Goal of the exercise: What you return must be every line from the beginning of the data through the line holding "left knee: (165, 279)", unchanged.

Collected data:
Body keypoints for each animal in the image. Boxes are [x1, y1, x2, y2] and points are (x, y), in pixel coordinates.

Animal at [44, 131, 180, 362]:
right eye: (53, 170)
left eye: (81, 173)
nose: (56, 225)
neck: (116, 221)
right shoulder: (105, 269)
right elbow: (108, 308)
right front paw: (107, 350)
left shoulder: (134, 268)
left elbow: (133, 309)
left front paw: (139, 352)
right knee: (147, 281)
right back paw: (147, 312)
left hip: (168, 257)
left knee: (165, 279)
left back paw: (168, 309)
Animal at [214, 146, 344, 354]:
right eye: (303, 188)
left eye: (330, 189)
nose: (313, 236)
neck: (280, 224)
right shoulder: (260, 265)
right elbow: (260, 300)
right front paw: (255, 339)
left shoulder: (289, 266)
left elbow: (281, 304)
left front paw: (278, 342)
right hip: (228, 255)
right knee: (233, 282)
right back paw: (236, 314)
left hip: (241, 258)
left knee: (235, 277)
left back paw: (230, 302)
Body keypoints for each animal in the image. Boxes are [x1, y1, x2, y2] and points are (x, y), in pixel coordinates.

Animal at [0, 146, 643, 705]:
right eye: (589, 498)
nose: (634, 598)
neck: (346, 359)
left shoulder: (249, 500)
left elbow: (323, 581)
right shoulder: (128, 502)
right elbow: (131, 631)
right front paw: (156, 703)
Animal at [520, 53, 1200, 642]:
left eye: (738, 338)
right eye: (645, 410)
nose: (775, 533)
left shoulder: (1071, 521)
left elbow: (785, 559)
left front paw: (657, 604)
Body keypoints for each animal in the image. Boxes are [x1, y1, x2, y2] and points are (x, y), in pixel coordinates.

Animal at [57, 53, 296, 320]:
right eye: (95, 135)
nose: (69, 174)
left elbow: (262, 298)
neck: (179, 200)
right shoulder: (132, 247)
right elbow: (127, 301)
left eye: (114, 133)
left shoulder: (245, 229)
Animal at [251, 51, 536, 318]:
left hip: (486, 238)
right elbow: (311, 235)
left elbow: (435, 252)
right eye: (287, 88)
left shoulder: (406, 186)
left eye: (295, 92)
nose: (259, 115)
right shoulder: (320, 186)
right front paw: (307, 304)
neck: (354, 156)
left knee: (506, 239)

Output of the exercise:
Body keypoints for each animal in the image. Boxes are [x1, y1, x2, y2] and points are (x, y), in pixel coordinates.

Animal at [44, 131, 180, 362]:
right eye: (53, 170)
left eye: (81, 173)
nose: (56, 225)
neck: (116, 221)
right shoulder: (105, 269)
right elbow: (108, 308)
right front paw: (107, 350)
left shoulder: (134, 268)
left elbow: (133, 309)
left front paw: (139, 352)
right knee: (147, 281)
right back paw: (147, 312)
left hip: (168, 257)
left knee: (165, 279)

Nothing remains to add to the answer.